• [Data listing]
__________________________________________________

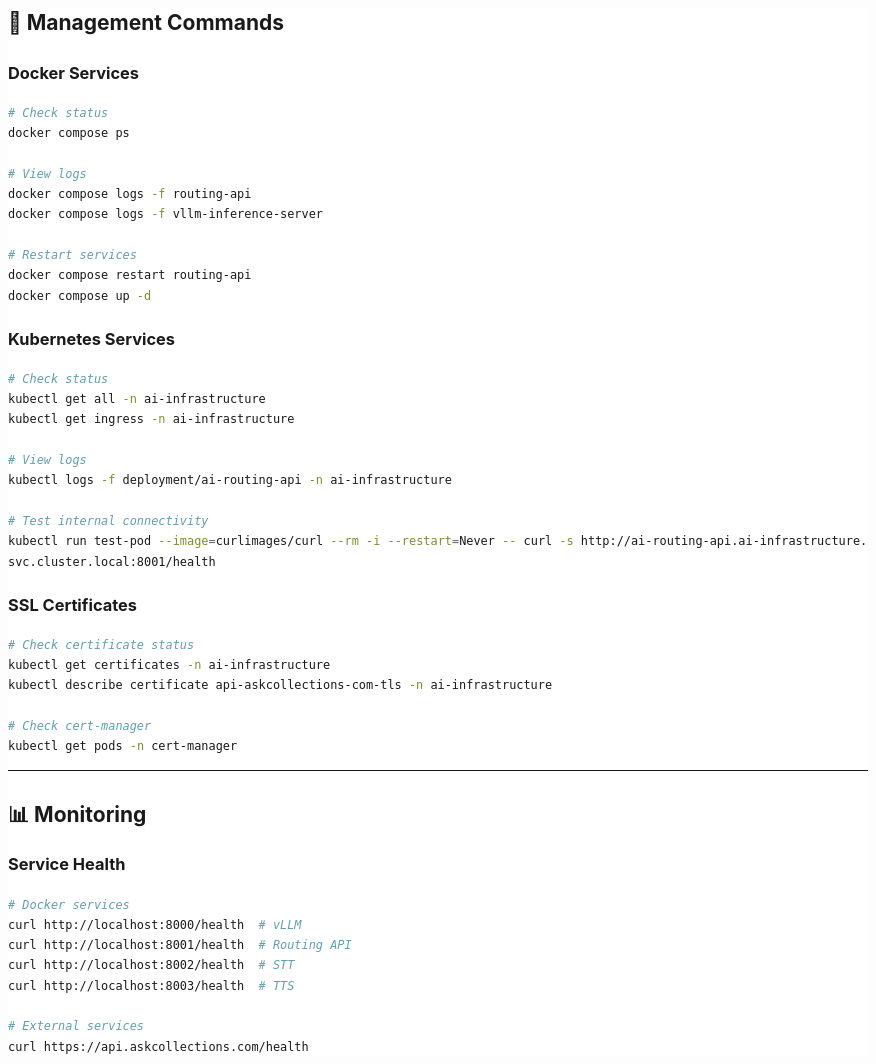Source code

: 
## 🔧 **Management Commands**

### **Docker Services**
```bash
# Check status
docker compose ps

# View logs
docker compose logs -f routing-api
docker compose logs -f vllm-inference-server

# Restart services
docker compose restart routing-api
docker compose up -d
```

### **Kubernetes Services**
```bash
# Check status
kubectl get all -n ai-infrastructure
kubectl get ingress -n ai-infrastructure

# View logs
kubectl logs -f deployment/ai-routing-api -n ai-infrastructure

# Test internal connectivity
kubectl run test-pod --image=curlimages/curl --rm -i --restart=Never -- curl -s http://ai-routing-api.ai-infrastructure.svc.cluster.local:8001/health
```

### **SSL Certificates**
```bash
# Check certificate status
kubectl get certificates -n ai-infrastructure
kubectl describe certificate api-askcollections-com-tls -n ai-infrastructure

# Check cert-manager
kubectl get pods -n cert-manager
```

---

## 📊 **Monitoring**

### **Service Health**
```bash
# Docker services
curl http://localhost:8000/health  # vLLM
curl http://localhost:8001/health  # Routing API
curl http://localhost:8002/health  # STT
curl http://localhost:8003/health  # TTS

# External services
curl https://api.askcollections.com/health
```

__________________________________________________

• [Exercise goal] Search the records for the word "curl" and copy every line where it occurs.

• [Result of the task]
kubectl run test-pod --image=curlimages/curl --rm -i --restart=Never -- curl -s http://ai-routing-api.ai-infrastructure.svc.cluster.local:8001/health
curl http://localhost:8000/health  # vLLM
curl http://localhost:8001/health  # Routing API
curl http://localhost:8002/health  # STT
curl http://localhost:8003/health  # TTS
curl https://api.askcollections.com/health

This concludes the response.